Son but ? Marquer son territoire une fois pour toute. Elle fait de Daryl un messager pour expliquer les nouvelles frontières qu’elle entend faire respecter : l’Union ne doit pas franchir les poteaux. Malgré tout ça et cette règle mystérieuse, que fait Daryl ? Il s’inquiète pour Lydia évidemment. L’épisode revient alors dans le passé, la veille au soir, pour nous montrer qu’Alpha a fait sortir sa fille du cinéma. Elle veut la voir rejoindre à nouveau son camp, mais la fille s’oppose à sa mère, refusant de la suivre.

Une fois de plus, Lydia avait l’opportunité parfaite pour tuer Alpha, mais elle ne l’a pas fait, et c’est bien dommage, surtout quand on voit la scène finale. La mère n’a quand même pas réussi à tuer sa fille, et tout ça est un non-événement comme la série sait si bien le faire. Après tout ça et de retour dans son camp, Alpha congédie Beta pour qu’il ne la voit pas pleurer et, quand elle se rend compte qu’un autre Chuchoteur la voit, elle commet un petit meurtre pour que personne ne puisse savoir qu’elle est fragile – et pourtant, elle a laissé sa fille en vie…

Relâchés par les Chuchoteurs comme si de rien n’était, nos héros (Michonne, Carole, Daryl et la nouvelle, donc) retournent donc vers leurs camps. En chemin, ils tombent sur un Siddiq bien blessé qui les mène vers un charmant épisode de Game of thrones… Ouep, ils nous font le coup des têtes sur les poteaux, ce qui est aussi une des scènes les plus traumatisantes du comic. Bien sûr, les victimes changent et si on commence par des personnages secondaires, on gagne peu à peu en intensité parmi les victimes choisies par Alpha, plus ou moins aléatoirement.

Si la majorité de ces dix morts me laisse de marbre (bon, les ados et la vieille, Tammy, ce n’est pas cool, mais ils ne me manqueront pas), je suis dégoûté de voir que l’on perd les personnages d’Enid, Henry et – malgré le montage qui suggère qu’elle était moins importante qu’Henry – Tara. Franchement, Tara avait encore tellement plus de potentiel. C’était bien la peine d’insister sur son rôle de leader et de nous la montrer en début d’épisode prête à faire des compromis. Là où l’épisode réussit bien son coup, c’est que les victimes ont toutes eu leur moment de gloire dans l’épisode, mais qu’en même temps, ce ne sont pas les seuls à en avoir eu un ; alors il était difficile de deviner à l’avance qui allait y passer.

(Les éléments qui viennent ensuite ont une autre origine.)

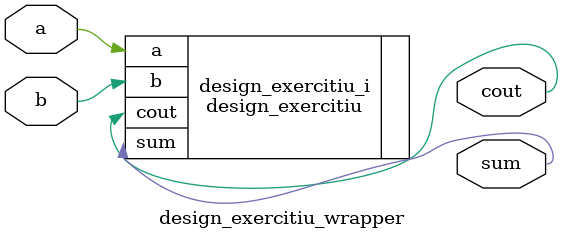
<source format=v>
`timescale 1 ps / 1 ps

module design_exercitiu_wrapper
   (a,
    b,
    cout,
    sum);
  input [0:0]a;
  input [0:0]b;
  output [0:0]cout;
  output [0:0]sum;

  wire [0:0]a;
  wire [0:0]b;
  wire [0:0]cout;
  wire [0:0]sum;

  design_exercitiu design_exercitiu_i
       (.a(a),
        .b(b),
        .cout(cout),
        .sum(sum));
endmodule

</source>
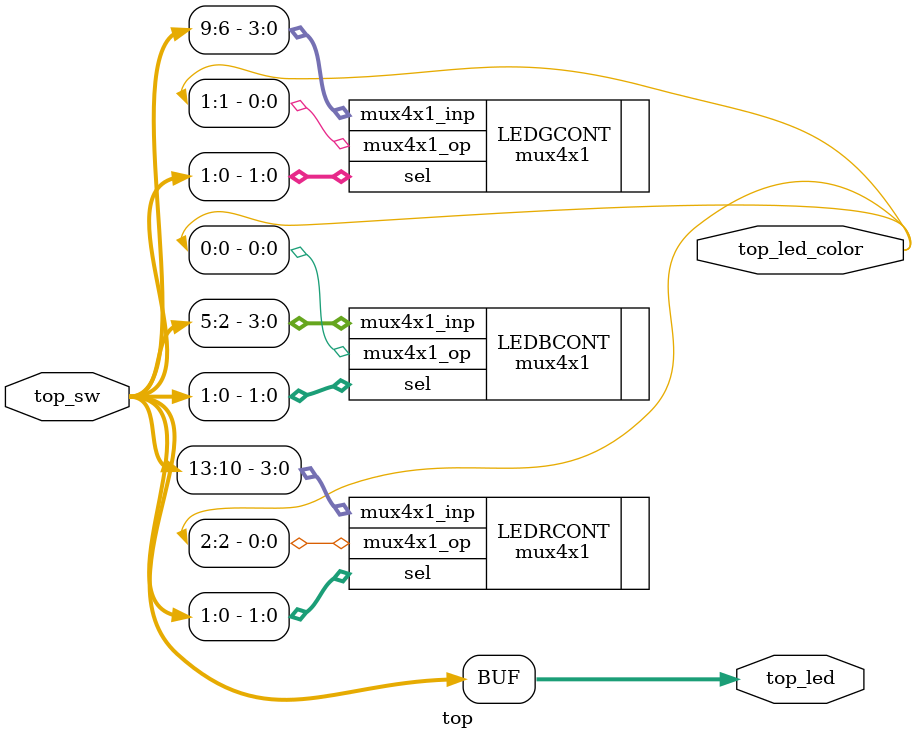
<source format=v>
`timescale 1ns / 1ps


module top(
    input [13:0] top_sw,
    output [13:0] top_led,
    output [2:0] top_led_color
           );
    
        assign top_led = top_sw;
    
        mux4x1 LEDBCONT(
                        .sel(top_sw[1:0]),
                        .mux4x1_inp(top_sw[5:2]),
                        .mux4x1_op(top_led_color[0])
                        );
    
        mux4x1 LEDGCONT(
                        .sel(top_sw[1:0]),
                        .mux4x1_inp(top_sw[9:6]),
                        .mux4x1_op(top_led_color[1])
                        );

        mux4x1 LEDRCONT(
                        .sel(top_sw[1:0]),
                        .mux4x1_inp(top_sw[13:10]),
                        .mux4x1_op(top_led_color[2])
                        );

endmodule

</source>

Bien sûr, c’est terrible de voir la réaction de Carole à la mort d’Henry. Faut vraiment qu’elle arrête de s’occuper de gamins ! Je suis particulièrement peiné pour Tara, perso, parce que je trouve que cette mort n’est pas du tout à la hauteur du personnage : après des épisodes et des épisodes à la voir grandir, à la voir apprendre à se battre, paf, elle meurt et elle ne manque pas vraiment dans la scène finale : finalement, c’était certes une leader, mais une leader par défaut. Par rapport à l’intensité des autres morts, elle passe presque inaperçue. En tout cas, ça laisse déjà l’espoir pour un retour de Maggie qui pourrait avoir vent de tout ça et revenir du Commonwealth, non ? L’espoir fait vivre (enfin, pas dans cette série, certes).

L’épisode se termine par un discours de Siddiq, seul rescapé des Chuchoteurs : Alpha l’a enlevé lui aussi pendant la Foire, puis gardé en vie pour qu’il puisse terrifier tout le monde en racontant la puissance de leurs ennemis. À la place, il raconte comment ceux qui sont morts se sont tous battus jusqu’à la dernière minute. On ne les voit même pas mourir : on garde donc l’image de combattants, particulièrement pour Enid. N’empêche que tuer Enid et Henry, c’était vraiment dégueulasse, parce qu’ils étaient les jeunes espoirs de la série, franchement.

Je suis dégoûté par cette tournure des événements, j’aurais tellement préféré une autre fin. Mais non, c’est bien ce qu’il s’est passé et ce n’était que le début : il reste encore un épisode final qui, d’après son titre, promet une tempête. Cette dernière a été annoncée par Alpha qui prévoit un hiver froid. Après les têtes coupées, c’est donc un « L’hiver arrive » que nous réserve la série. Euh, ça y va le plagiat là ? Les premiers flocons de neige tombent en tout cas.